How funny is it now? This is happening, and families are losing loved ones. Our family will never be the same. Maybe you should think before you write."

Those stories are chilling. If there is something going on, I want to know.

Darkly, some commentors joke that if a peson commits suicide, then they get counted in the portion of people no longer smoking. True. sick, but true.

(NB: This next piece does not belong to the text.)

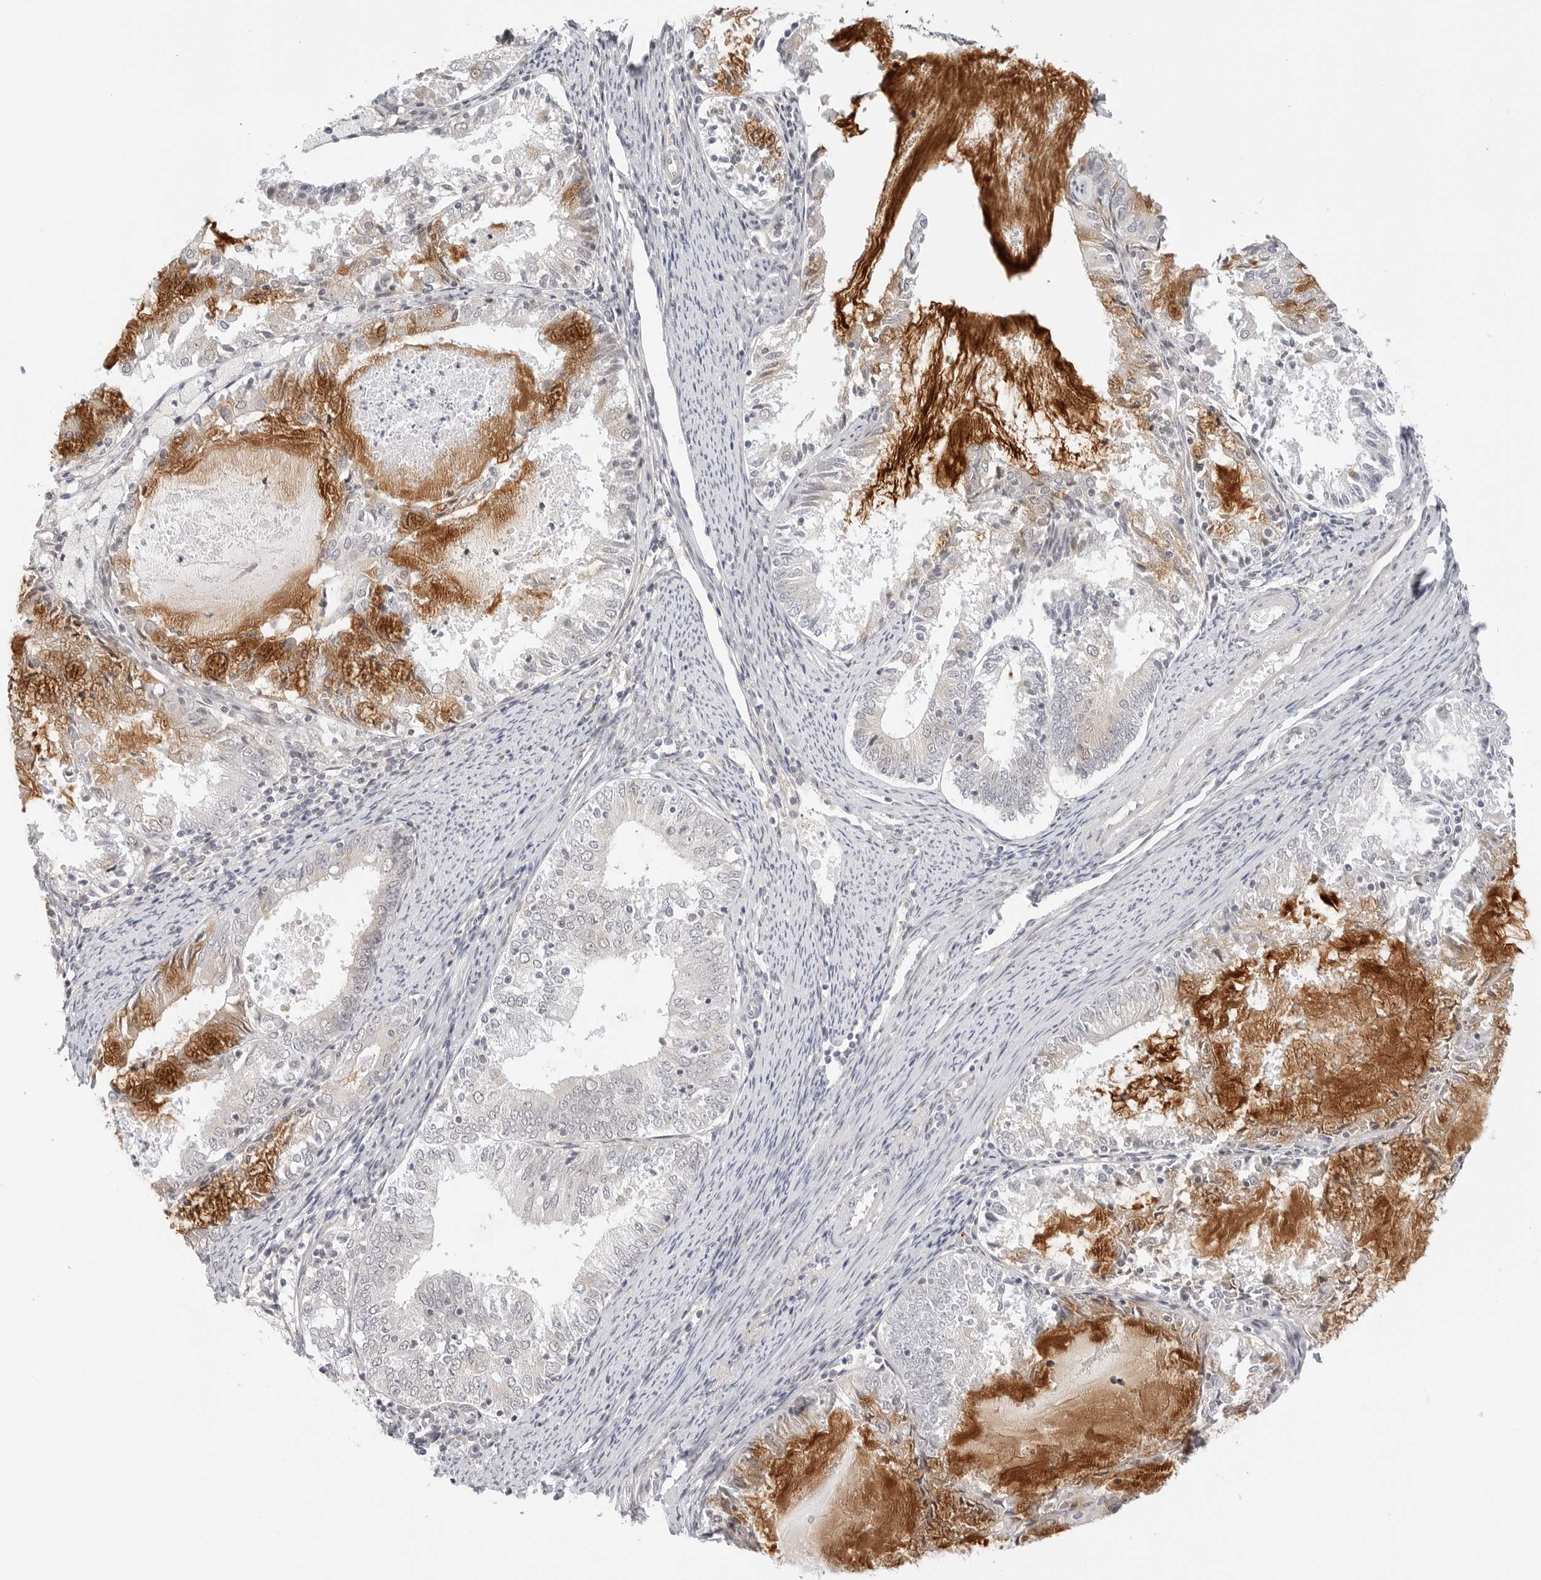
{"staining": {"intensity": "moderate", "quantity": "25%-75%", "location": "cytoplasmic/membranous,nuclear"}, "tissue": "endometrial cancer", "cell_type": "Tumor cells", "image_type": "cancer", "snomed": [{"axis": "morphology", "description": "Adenocarcinoma, NOS"}, {"axis": "topography", "description": "Endometrium"}], "caption": "Moderate cytoplasmic/membranous and nuclear positivity is present in approximately 25%-75% of tumor cells in endometrial cancer.", "gene": "TCP1", "patient": {"sex": "female", "age": 57}}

--Sure, maybe the suicidality in these two anecdotes had nothing to do with Chantix. How to decide? Decent epidemiology. The FDA keeps getting these reports. but mainly, we need to have a general belief, amongst prescribers, that drugs, especially these serotonin-affecting drugs, affecting the brain can, in some cases, cause aggressive thoughts and impulsiveness. Then docs would report cases more frequently. And then could advise patients properly.

Each person receiving a prescription could be informed by the doc: "OK, this drug might help you quit smoking. However, for a small portion of people, maybe 3-5%, they experience thoughts of suicide or homicide, which have for some resulted in murder or suicide. so, if that occurs for you, stop the medication. If you feel like the urges for you get strong, call 911 or call my beeper."

Maybe, each person Rx chantix could be required to have a family member be informed so they could monitor this.

Maybe, at this point, a lot of people would redouble their efforts to quit without a psychaitric medication.

Most smokers have had a successful quit experience. All they need to do is repeat what worked before. They successfully quit with their own therapy, or were guided by some kind of therapy. Rarely have meds been responsible. The smoker has gotten back into smoking, and just needs to get back to what worked before. Easier said than done, but the fact remains that people quit without meds. Meds vs. therapy. Therapy wins this one.